> **TEXT SEGMENT**:
◆ ◆ ◆ ◆ ◆

Since 1998, the average price of tuition in the U.S. has increased by 168% for students at private universities, 200% for out-of-state students at public universities, and 243% for in-state students at public universities.
That's a monstrous price tag ranging from nearly $11,000 for in-state students to more than $43,000 for private universities per academic year. Inflation has come nowhere near justifying those fees, with average prices only 56.78% higher than they were in 1998. With these swelling costs in mind, financial aid has become an ever-more essential tool for students whose families can't stomach higher-education's hefty price tag.
What Is Financial Aid?
The term financial aid covers a range of monetary support that both a university and other sources can provide in covering the costs of a student's education. It can go toward tuition and fees, room and board, books, supplies, and transportation. It may come in the form of gift aid like grants, scholarships, and work study; or as federal and private loans students have to pay back.
How to Get Financial Aid
Think About How Much Aid You Need
One of the most important but often overlooked steps in getting financial aid is thinking about how much you'll need. What this means is setting a budget from which you can assess the costs that'll go into your education. These should go beyond tuition to include thinking about how transportation, food, housing, and supplies could all affect college's price tag. By setting a ballpark estimate of what you can afford and comparing that to how much it's all going to cost, you'll be better prepared for assessing whatever financial aid offers come your way.

◆ ◆ ◆ ◆ ◆

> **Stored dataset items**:
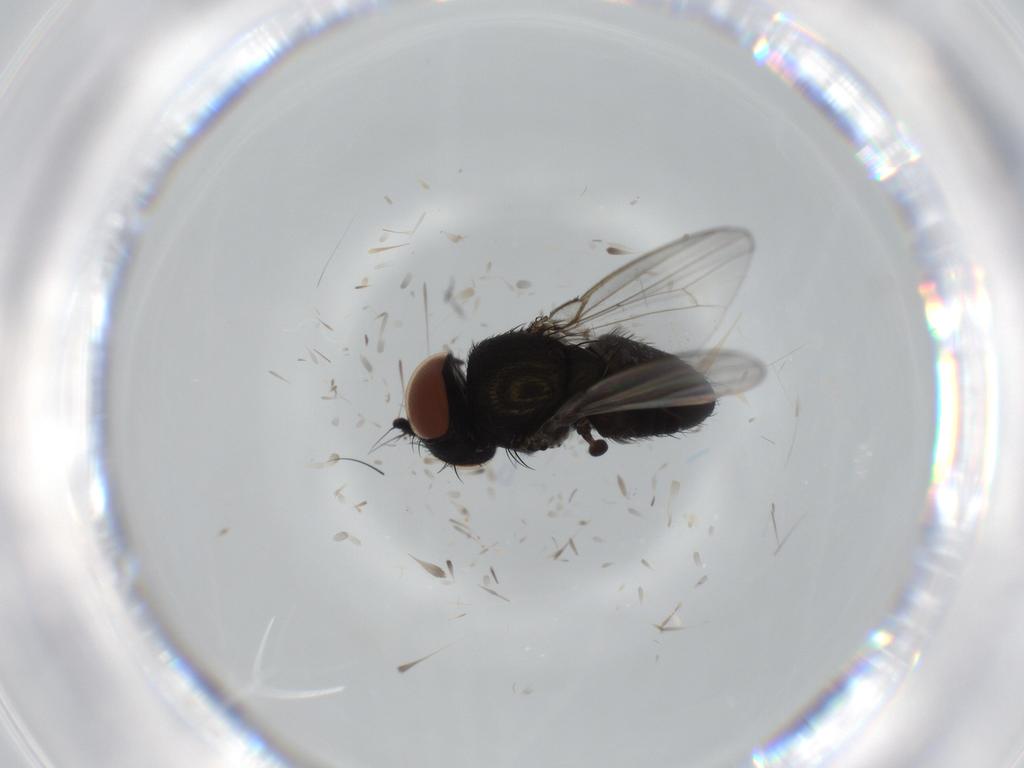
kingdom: Animalia
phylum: Arthropoda
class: Insecta
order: Diptera
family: Milichiidae
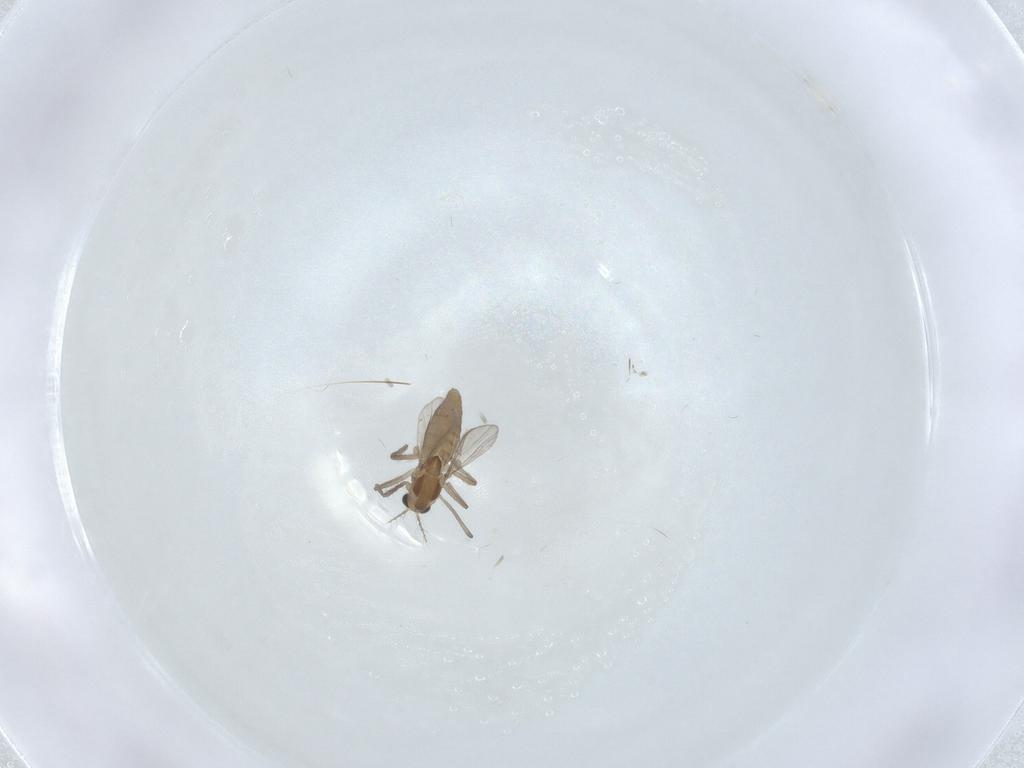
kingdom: Animalia
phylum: Arthropoda
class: Insecta
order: Diptera
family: Chironomidae
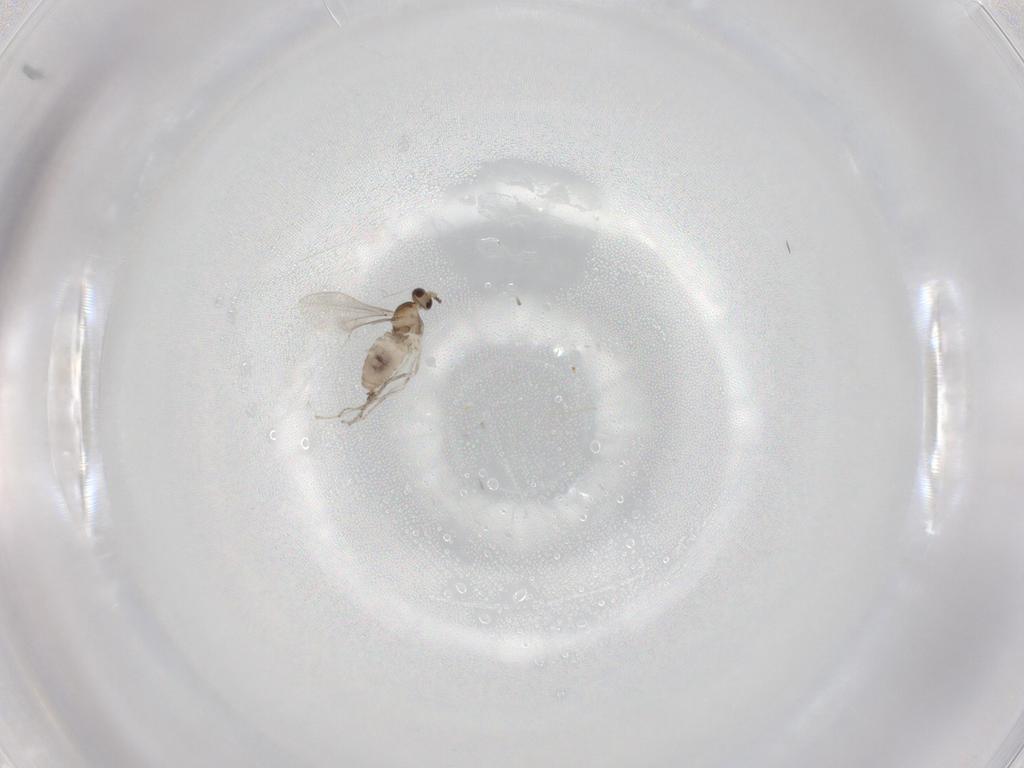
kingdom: Animalia
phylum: Arthropoda
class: Insecta
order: Diptera
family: Cecidomyiidae
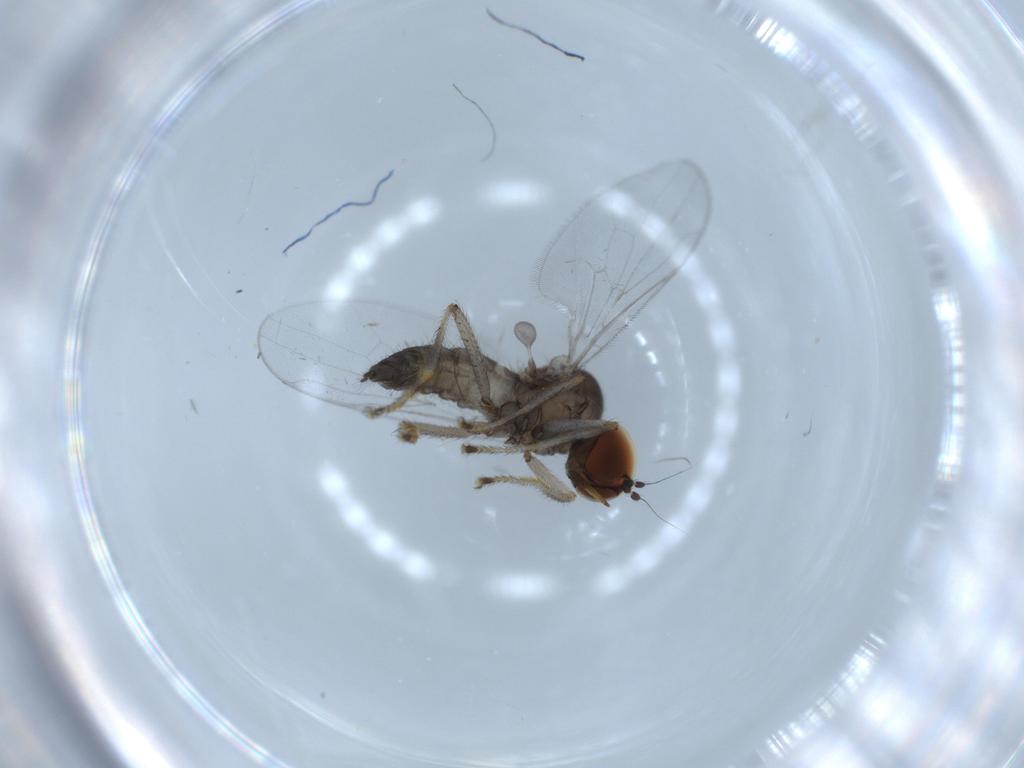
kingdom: Animalia
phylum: Arthropoda
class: Insecta
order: Diptera
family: Hybotidae
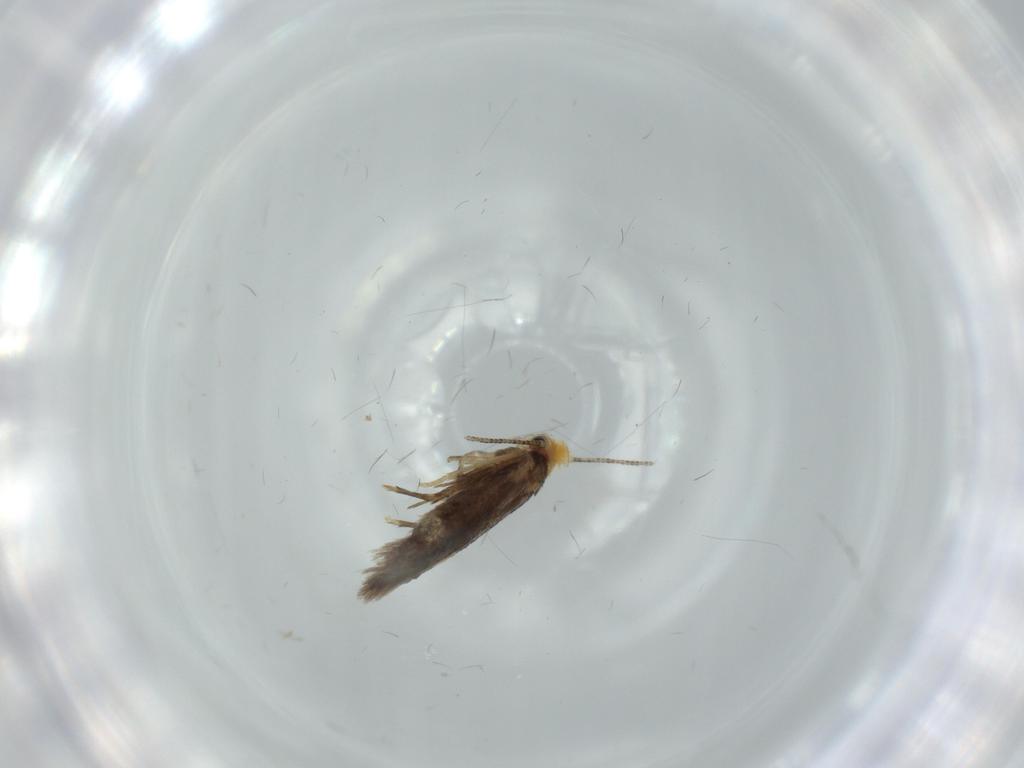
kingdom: Animalia
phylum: Arthropoda
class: Insecta
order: Lepidoptera
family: Nepticulidae
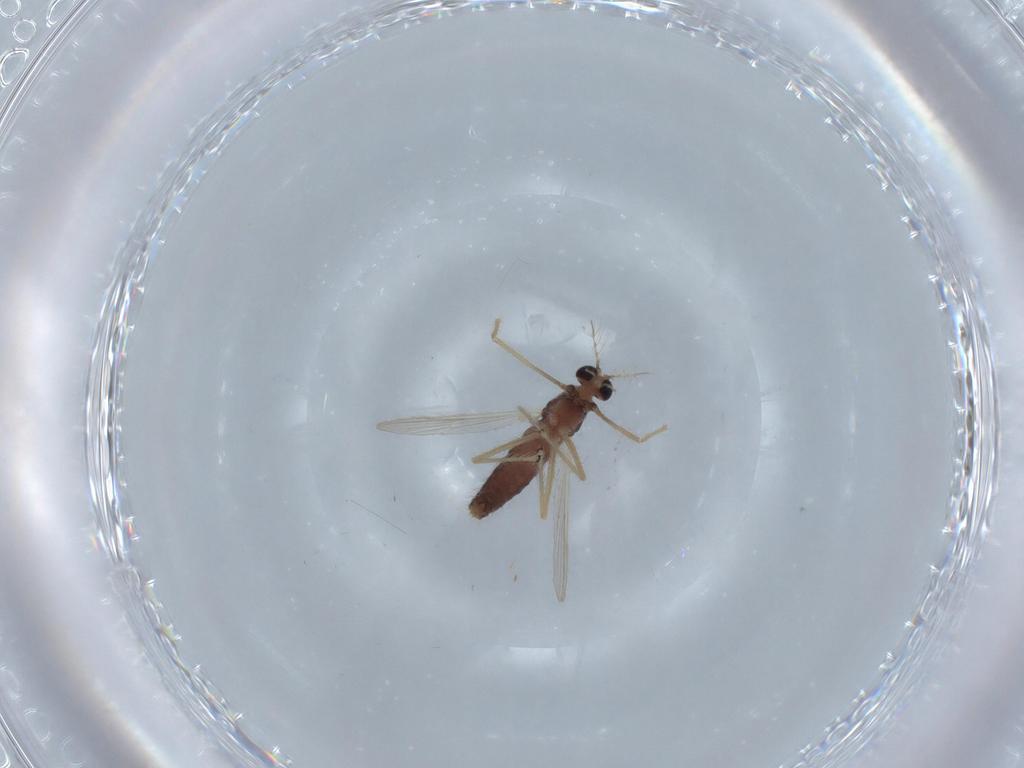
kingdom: Animalia
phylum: Arthropoda
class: Insecta
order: Diptera
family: Chironomidae
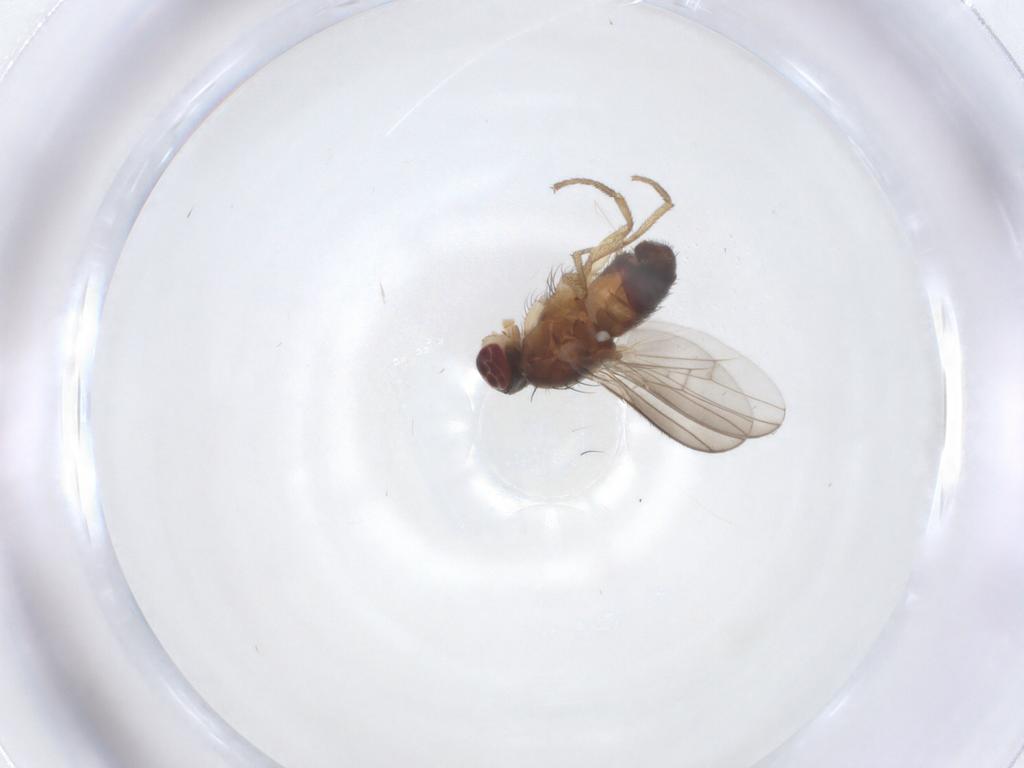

◆ ◆ ◆ ◆ ◆

> **GOAL**:
According to the text on tuition and financial aid, what costs can financial aid go toward? List every one it names.

> **COMPLETE RESPONSE**:
- Tuition and fees
- Room and board
- Books
- Supplies
- Transportation